Source data -
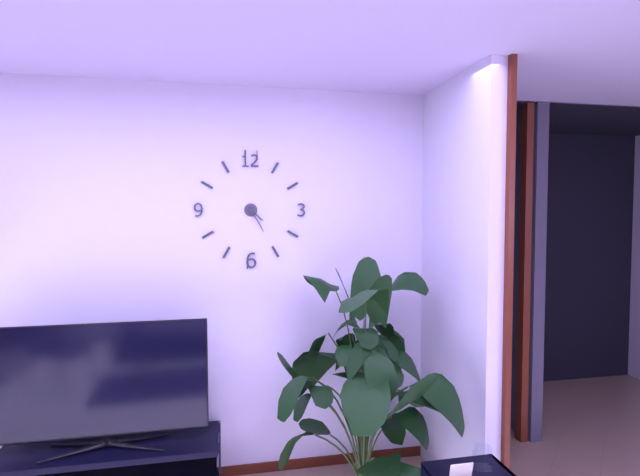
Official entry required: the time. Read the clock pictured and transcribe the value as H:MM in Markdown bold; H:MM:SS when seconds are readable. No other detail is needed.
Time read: **4:25**
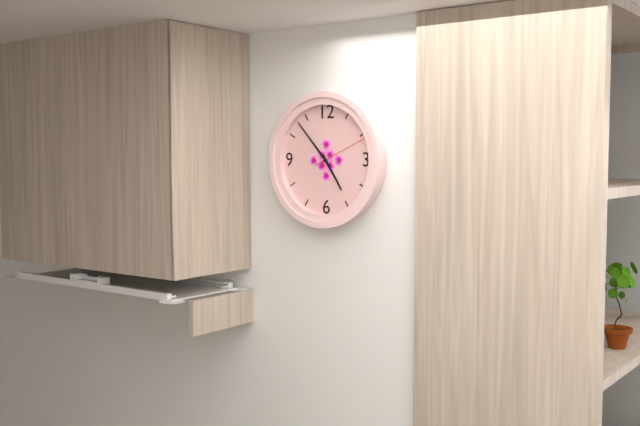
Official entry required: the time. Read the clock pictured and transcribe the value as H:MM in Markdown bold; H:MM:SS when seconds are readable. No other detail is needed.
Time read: **4:53:11**
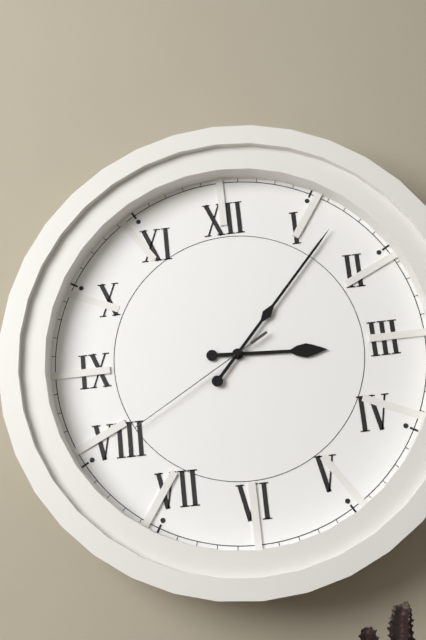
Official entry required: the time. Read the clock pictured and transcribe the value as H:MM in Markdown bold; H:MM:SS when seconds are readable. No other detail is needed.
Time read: **3:07:40**
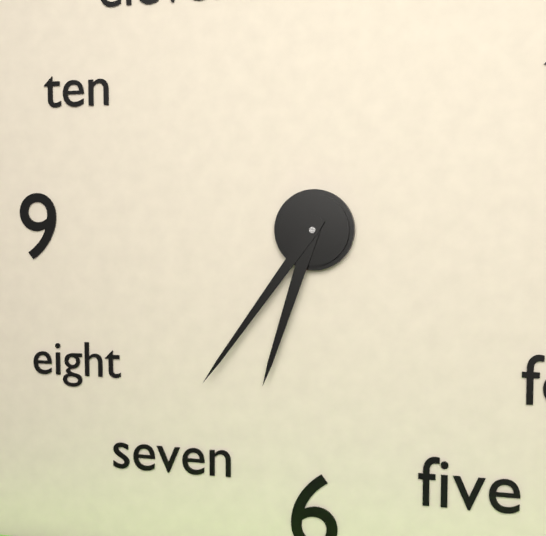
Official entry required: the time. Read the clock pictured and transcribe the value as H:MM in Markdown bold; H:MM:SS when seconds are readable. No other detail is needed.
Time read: **6:36**
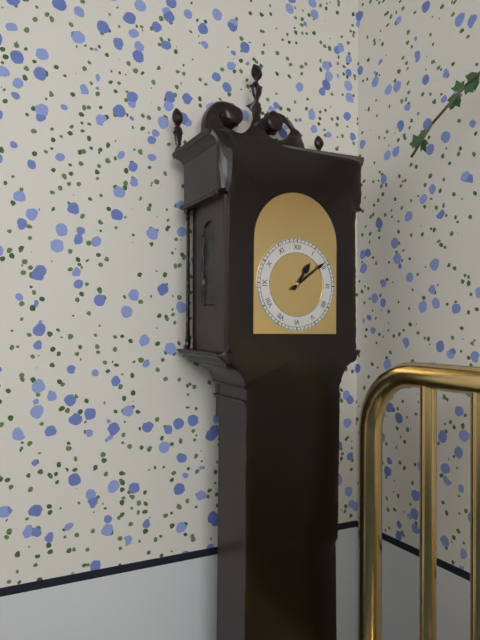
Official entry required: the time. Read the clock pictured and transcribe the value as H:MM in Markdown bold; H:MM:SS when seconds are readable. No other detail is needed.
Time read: **1:09**
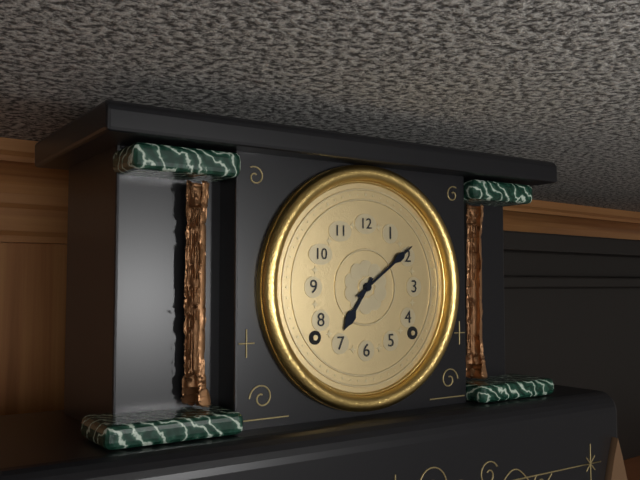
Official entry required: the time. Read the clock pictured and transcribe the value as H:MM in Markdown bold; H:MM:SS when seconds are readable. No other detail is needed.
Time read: **7:09**
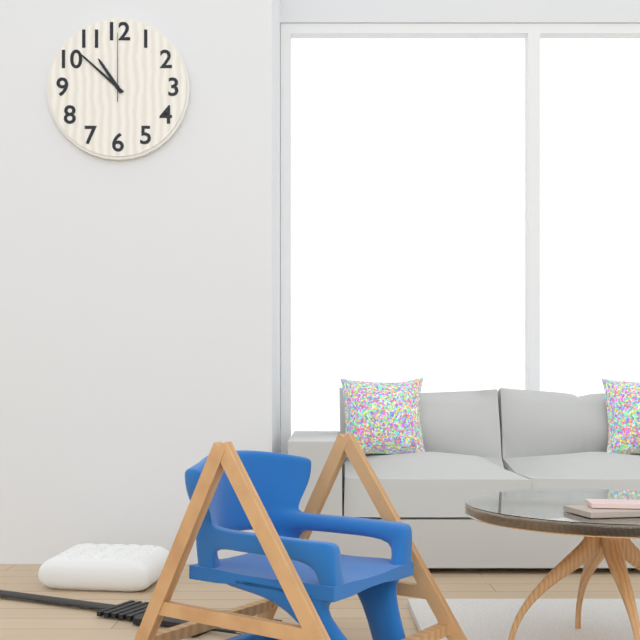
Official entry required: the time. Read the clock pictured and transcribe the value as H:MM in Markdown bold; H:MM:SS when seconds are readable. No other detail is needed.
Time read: **10:52:00**
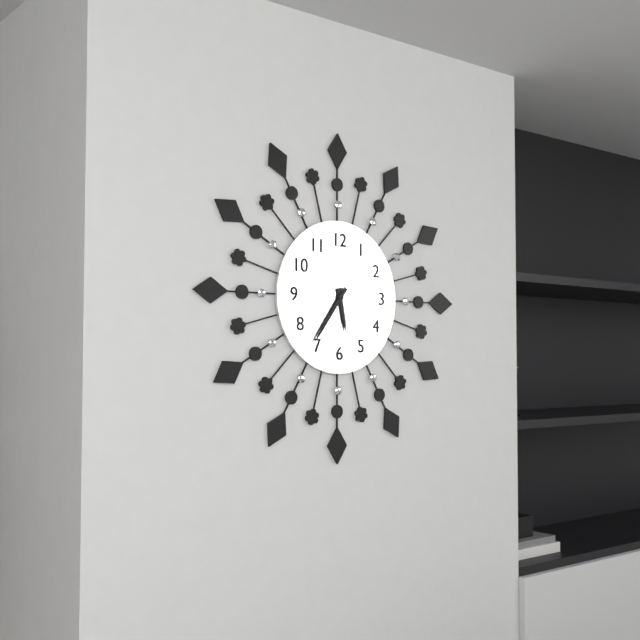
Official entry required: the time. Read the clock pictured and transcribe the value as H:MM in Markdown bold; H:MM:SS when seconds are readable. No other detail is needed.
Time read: **5:36**
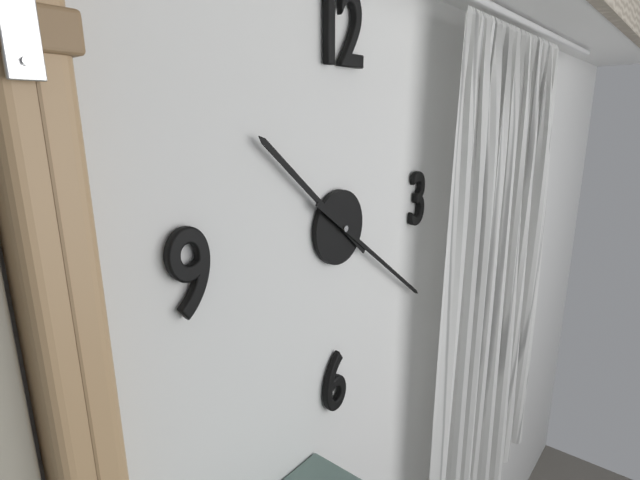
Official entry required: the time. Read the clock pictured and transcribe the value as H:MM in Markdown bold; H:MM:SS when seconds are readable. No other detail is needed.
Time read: **10:21**
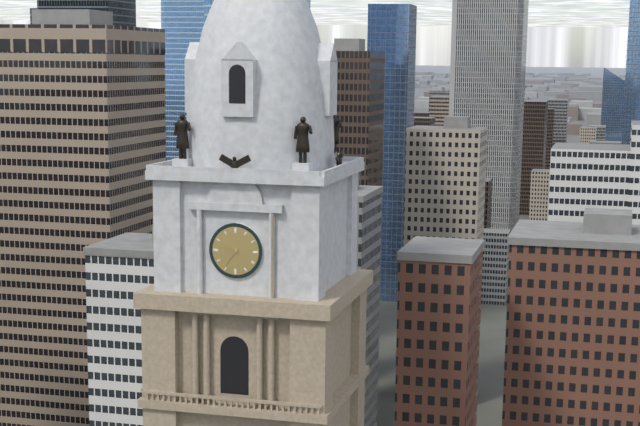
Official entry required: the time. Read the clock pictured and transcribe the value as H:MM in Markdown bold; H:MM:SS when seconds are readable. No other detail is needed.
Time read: **9:36**
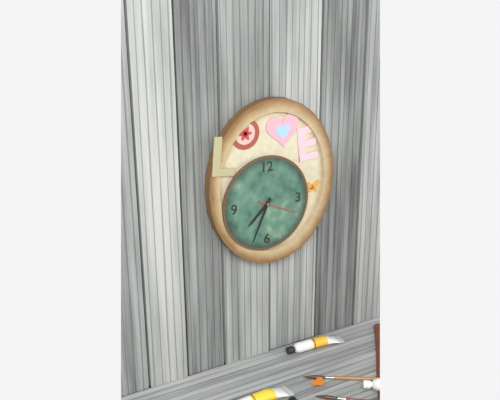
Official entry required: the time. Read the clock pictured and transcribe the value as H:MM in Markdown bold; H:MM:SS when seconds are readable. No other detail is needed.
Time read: **7:34**
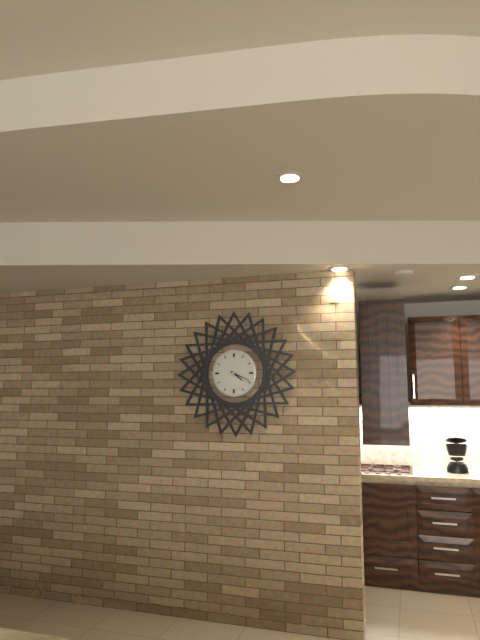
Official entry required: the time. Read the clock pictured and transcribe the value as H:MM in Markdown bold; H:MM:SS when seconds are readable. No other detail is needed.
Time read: **4:19**
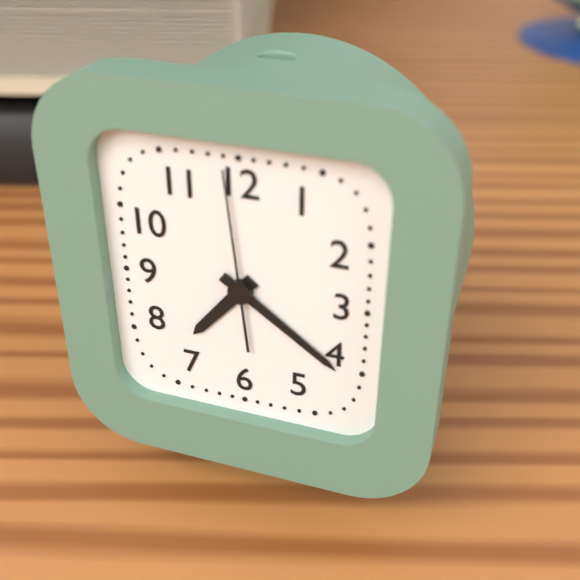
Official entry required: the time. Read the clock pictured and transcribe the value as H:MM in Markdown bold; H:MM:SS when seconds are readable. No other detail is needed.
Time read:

Exercise objective - Put every line of the data above into a Markdown table with the columns "Row" and "Line", numbering each row and skipping blank lines. Leave the pictures out.

Result for this exercise -
| Row | Line |
|---|---|
| 1 | Official entry required: the time. Read the clock pictured and transcribe the value as H:MM in Markdown bold; H:MM:SS when seconds are readable. No other detail is needed. |
| 2 | Time read: **4:25** |
| 3 | Official entry required: the time. Read the clock pictured and transcribe the value as H:MM in Markdown bold; H:MM:SS when seconds are readable. No other detail is needed. |
| 4 | Time read: **4:53:11** |
| 5 | Official entry required: the time. Read the clock pictured and transcribe the value as H:MM in Markdown bold; H:MM:SS when seconds are readable. No other detail is needed. |
| 6 | Time read: **3:07:40** |
| 7 | Official entry required: the time. Read the clock pictured and transcribe the value as H:MM in Markdown bold; H:MM:SS when seconds are readable. No other detail is needed. |
| 8 | Time read: **6:36** |
| 9 | Official entry required: the time. Read the clock pictured and transcribe the value as H:MM in Markdown bold; H:MM:SS when seconds are readable. No other detail is needed. |
| 10 | Time read: **1:09** |
| 11 | Official entry required: the time. Read the clock pictured and transcribe the value as H:MM in Markdown bold; H:MM:SS when seconds are readable. No other detail is needed. |
| 12 | Time read: **7:09** |
| 13 | Official entry required: the time. Read the clock pictured and transcribe the value as H:MM in Markdown bold; H:MM:SS when seconds are readable. No other detail is needed. |
| 14 | Time read: **10:52:00** |
| 15 | Official entry required: the time. Read the clock pictured and transcribe the value as H:MM in Markdown bold; H:MM:SS when seconds are readable. No other detail is needed. |
| 16 | Time read: **5:36** |
| 17 | Official entry required: the time. Read the clock pictured and transcribe the value as H:MM in Markdown bold; H:MM:SS when seconds are readable. No other detail is needed. |
| 18 | Time read: **10:21** |
| 19 | Official entry required: the time. Read the clock pictured and transcribe the value as H:MM in Markdown bold; H:MM:SS when seconds are readable. No other detail is needed. |
| 20 | Time read: **9:36** |
| 21 | Official entry required: the time. Read the clock pictured and transcribe the value as H:MM in Markdown bold; H:MM:SS when seconds are readable. No other detail is needed. |
| 22 | Time read: **7:34** |
| 23 | Official entry required: the time. Read the clock pictured and transcribe the value as H:MM in Markdown bold; H:MM:SS when seconds are readable. No other detail is needed. |
| 24 | Time read: **4:19** |
| 25 | Official entry required: the time. Read the clock pictured and transcribe the value as H:MM in Markdown bold; H:MM:SS when seconds are readable. No other detail is needed. |
| 26 | Time read: |